■ **SUPPLIED MATERIAL**
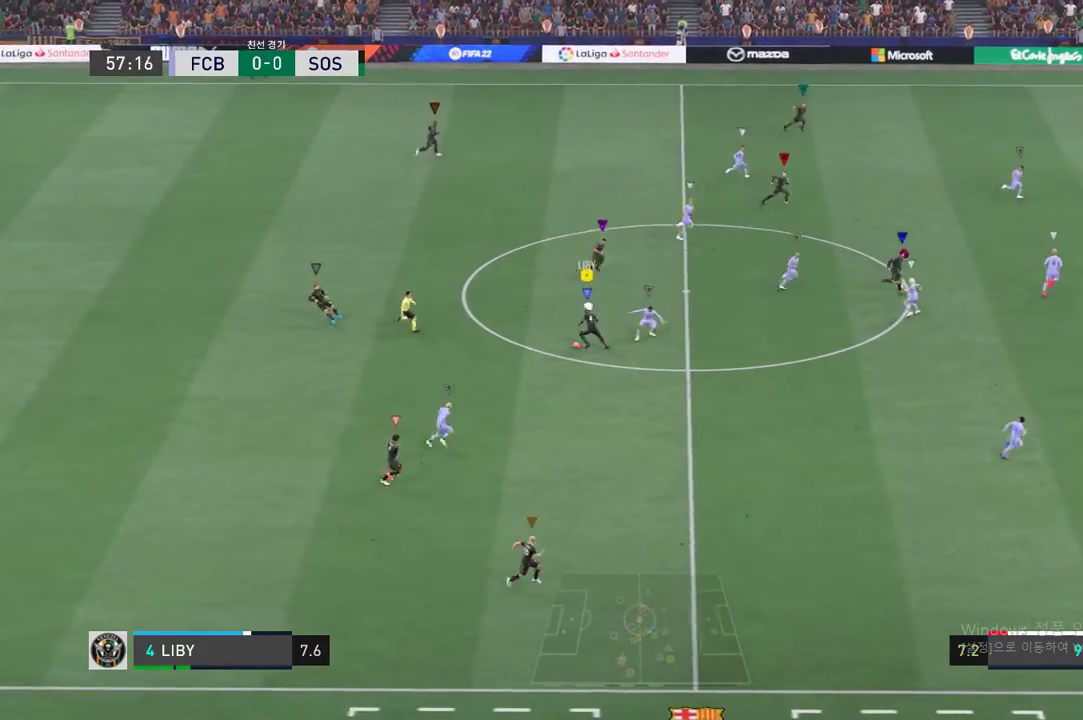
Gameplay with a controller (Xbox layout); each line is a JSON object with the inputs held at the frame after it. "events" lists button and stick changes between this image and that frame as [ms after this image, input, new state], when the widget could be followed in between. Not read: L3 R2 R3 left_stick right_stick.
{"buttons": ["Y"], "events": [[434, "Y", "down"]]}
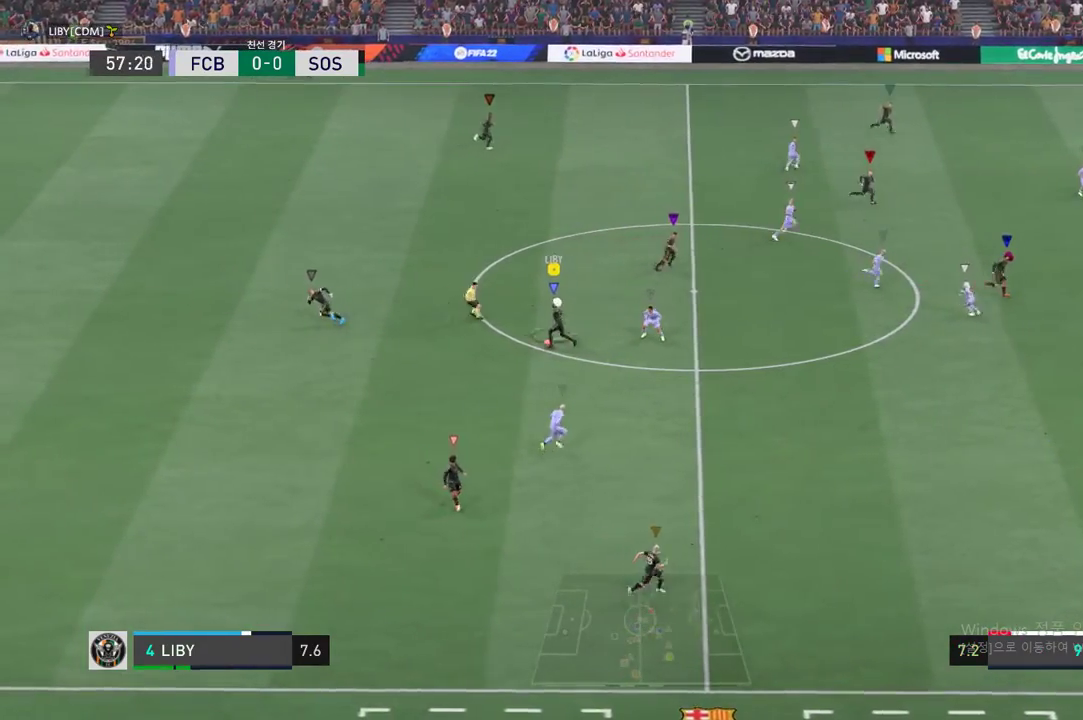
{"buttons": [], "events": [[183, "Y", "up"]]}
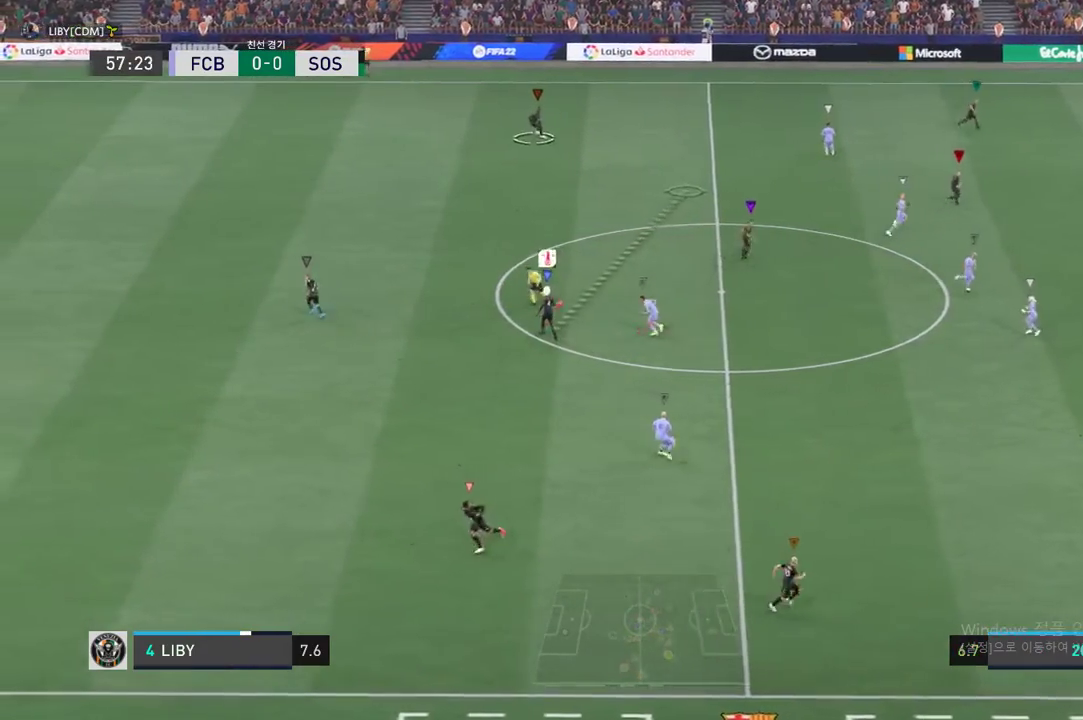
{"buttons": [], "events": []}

■ **WORK TASK**
Write out the data in full and exactly as given, though without the images.

■ **ANSWER TO THIS EXERCISE**
Gameplay with a controller (Xbox layout); each line is a JSON object with the inputs held at the frame after it. "events" lists button and stick changes between this image and that frame as [ms after this image, input, new state], when the widget could be followed in between. Not read: L3 R2 R3 left_stick right_stick.
{"buttons": ["Y"], "events": [[434, "Y", "down"]]}
{"buttons": [], "events": [[183, "Y", "up"]]}
{"buttons": [], "events": []}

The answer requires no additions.